## TASK DETAILS:
Please pull out the rows from the line containing "text 7.給付依本條第二項約定應給付予受益人之畸零受益權單位數款項。 [396, 471, 1053, 596]" through the final row, both ends included, and reproduce them unchanged.

## PROVIDED RECORDS:
>> Start

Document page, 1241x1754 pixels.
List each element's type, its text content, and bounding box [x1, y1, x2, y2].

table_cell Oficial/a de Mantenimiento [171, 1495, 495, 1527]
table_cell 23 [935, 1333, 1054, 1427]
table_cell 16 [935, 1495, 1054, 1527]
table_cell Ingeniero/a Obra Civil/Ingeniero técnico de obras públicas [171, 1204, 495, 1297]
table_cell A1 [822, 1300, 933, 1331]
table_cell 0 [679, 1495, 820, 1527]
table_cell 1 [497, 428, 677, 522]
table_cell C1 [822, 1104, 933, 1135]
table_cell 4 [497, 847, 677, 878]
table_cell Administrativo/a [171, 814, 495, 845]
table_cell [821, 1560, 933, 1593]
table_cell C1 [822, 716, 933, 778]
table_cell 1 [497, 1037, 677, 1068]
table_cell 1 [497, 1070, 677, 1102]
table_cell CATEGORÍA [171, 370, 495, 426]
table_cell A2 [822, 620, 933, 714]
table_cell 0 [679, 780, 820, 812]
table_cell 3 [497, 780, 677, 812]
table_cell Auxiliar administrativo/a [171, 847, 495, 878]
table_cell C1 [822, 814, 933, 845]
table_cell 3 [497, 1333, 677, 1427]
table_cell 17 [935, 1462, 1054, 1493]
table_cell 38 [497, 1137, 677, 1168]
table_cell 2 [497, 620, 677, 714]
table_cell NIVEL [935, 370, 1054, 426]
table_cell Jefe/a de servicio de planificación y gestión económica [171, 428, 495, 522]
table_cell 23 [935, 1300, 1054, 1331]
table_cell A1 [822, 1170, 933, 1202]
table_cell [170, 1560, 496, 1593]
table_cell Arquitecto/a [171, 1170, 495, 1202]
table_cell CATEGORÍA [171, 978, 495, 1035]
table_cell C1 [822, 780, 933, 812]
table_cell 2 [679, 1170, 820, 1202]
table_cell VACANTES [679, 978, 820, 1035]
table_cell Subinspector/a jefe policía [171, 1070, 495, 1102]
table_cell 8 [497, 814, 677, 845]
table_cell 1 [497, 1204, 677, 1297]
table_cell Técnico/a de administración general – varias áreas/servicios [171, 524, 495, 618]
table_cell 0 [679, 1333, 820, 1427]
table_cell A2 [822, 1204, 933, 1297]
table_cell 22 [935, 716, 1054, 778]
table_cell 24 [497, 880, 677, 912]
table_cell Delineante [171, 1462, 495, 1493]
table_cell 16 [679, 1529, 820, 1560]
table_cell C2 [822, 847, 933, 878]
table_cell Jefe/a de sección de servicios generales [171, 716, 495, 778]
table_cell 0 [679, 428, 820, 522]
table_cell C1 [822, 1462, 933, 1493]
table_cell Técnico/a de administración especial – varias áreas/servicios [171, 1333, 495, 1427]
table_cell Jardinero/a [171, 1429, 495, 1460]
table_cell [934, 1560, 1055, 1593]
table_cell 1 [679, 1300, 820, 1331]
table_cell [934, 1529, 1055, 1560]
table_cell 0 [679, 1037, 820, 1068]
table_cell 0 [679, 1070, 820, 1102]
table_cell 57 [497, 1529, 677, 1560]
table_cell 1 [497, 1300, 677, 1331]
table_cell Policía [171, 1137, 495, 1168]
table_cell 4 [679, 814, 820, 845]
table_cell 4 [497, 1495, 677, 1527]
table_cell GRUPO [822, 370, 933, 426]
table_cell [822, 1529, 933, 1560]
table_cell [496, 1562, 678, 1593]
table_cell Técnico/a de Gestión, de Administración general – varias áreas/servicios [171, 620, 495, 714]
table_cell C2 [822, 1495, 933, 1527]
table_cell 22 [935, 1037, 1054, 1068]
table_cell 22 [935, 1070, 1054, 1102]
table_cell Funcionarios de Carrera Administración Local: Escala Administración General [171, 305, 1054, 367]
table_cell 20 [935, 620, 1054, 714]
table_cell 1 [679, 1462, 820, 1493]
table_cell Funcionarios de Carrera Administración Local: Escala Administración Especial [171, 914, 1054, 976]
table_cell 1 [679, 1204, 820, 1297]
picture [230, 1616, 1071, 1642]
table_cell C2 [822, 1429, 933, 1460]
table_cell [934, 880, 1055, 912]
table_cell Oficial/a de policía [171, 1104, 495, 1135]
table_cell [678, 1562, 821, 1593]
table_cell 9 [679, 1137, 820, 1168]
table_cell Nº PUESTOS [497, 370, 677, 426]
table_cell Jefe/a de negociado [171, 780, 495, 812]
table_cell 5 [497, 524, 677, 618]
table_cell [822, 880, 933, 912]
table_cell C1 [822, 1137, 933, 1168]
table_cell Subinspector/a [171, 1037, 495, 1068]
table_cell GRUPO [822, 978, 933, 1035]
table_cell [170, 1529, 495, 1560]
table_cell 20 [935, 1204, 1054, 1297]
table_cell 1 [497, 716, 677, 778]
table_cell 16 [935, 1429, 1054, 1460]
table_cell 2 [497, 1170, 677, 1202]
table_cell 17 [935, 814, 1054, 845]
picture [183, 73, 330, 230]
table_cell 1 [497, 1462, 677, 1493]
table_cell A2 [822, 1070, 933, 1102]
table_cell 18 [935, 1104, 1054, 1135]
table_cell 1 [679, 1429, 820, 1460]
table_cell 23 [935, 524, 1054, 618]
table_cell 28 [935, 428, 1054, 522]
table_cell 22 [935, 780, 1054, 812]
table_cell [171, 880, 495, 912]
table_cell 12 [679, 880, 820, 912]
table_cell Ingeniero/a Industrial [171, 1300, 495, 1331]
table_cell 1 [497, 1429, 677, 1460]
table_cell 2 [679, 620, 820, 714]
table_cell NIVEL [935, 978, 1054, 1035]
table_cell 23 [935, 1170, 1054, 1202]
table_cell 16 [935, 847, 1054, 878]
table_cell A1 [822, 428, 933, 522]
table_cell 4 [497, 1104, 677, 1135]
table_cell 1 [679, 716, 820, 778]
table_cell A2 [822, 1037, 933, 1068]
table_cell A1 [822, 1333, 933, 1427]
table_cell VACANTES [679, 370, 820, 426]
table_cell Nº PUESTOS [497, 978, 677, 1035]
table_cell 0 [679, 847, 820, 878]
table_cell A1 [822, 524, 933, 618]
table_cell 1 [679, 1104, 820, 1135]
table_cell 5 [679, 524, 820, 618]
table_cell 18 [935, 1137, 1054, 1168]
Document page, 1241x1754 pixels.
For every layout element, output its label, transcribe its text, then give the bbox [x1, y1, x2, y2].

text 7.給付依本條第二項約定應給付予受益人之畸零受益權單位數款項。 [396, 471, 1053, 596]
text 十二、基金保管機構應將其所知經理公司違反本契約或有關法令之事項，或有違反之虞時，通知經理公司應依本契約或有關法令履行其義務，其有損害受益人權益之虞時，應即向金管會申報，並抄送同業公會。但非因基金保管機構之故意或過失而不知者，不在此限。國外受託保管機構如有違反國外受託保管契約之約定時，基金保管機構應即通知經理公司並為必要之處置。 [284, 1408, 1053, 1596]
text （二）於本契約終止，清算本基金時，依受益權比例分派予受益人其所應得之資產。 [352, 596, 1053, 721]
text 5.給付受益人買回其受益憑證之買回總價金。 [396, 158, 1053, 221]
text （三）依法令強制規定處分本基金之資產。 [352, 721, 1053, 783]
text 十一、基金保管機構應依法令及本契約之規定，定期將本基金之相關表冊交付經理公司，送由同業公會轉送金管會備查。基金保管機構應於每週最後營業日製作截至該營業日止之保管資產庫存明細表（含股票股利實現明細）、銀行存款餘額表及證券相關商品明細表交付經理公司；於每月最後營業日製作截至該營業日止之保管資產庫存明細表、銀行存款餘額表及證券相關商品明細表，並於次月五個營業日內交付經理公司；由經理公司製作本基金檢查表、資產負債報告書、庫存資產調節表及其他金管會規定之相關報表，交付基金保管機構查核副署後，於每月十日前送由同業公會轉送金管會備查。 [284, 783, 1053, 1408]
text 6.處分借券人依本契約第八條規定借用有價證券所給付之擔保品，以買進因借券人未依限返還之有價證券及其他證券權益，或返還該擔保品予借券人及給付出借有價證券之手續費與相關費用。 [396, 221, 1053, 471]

>> End

## SOLUTION FOR THIS TASK:
text 7.給付依本條第二項約定應給付予受益人之畸零受益權單位數款項。 [396, 471, 1053, 596]
text 十二、基金保管機構應將其所知經理公司違反本契約或有關法令之事項，或有違反之虞時，通知經理公司應依本契約或有關法令履行其義務，其有損害受益人權益之虞時，應即向金管會申報，並抄送同業公會。但非因基金保管機構之故意或過失而不知者，不在此限。國外受託保管機構如有違反國外受託保管契約之約定時，基金保管機構應即通知經理公司並為必要之處置。 [284, 1408, 1053, 1596]
text （二）於本契約終止，清算本基金時，依受益權比例分派予受益人其所應得之資產。 [352, 596, 1053, 721]
text 5.給付受益人買回其受益憑證之買回總價金。 [396, 158, 1053, 221]
text （三）依法令強制規定處分本基金之資產。 [352, 721, 1053, 783]
text 十一、基金保管機構應依法令及本契約之規定，定期將本基金之相關表冊交付經理公司，送由同業公會轉送金管會備查。基金保管機構應於每週最後營業日製作截至該營業日止之保管資產庫存明細表（含股票股利實現明細）、銀行存款餘額表及證券相關商品明細表交付經理公司；於每月最後營業日製作截至該營業日止之保管資產庫存明細表、銀行存款餘額表及證券相關商品明細表，並於次月五個營業日內交付經理公司；由經理公司製作本基金檢查表、資產負債報告書、庫存資產調節表及其他金管會規定之相關報表，交付基金保管機構查核副署後，於每月十日前送由同業公會轉送金管會備查。 [284, 783, 1053, 1408]
text 6.處分借券人依本契約第八條規定借用有價證券所給付之擔保品，以買進因借券人未依限返還之有價證券及其他證券權益，或返還該擔保品予借券人及給付出借有價證券之手續費與相關費用。 [396, 221, 1053, 471]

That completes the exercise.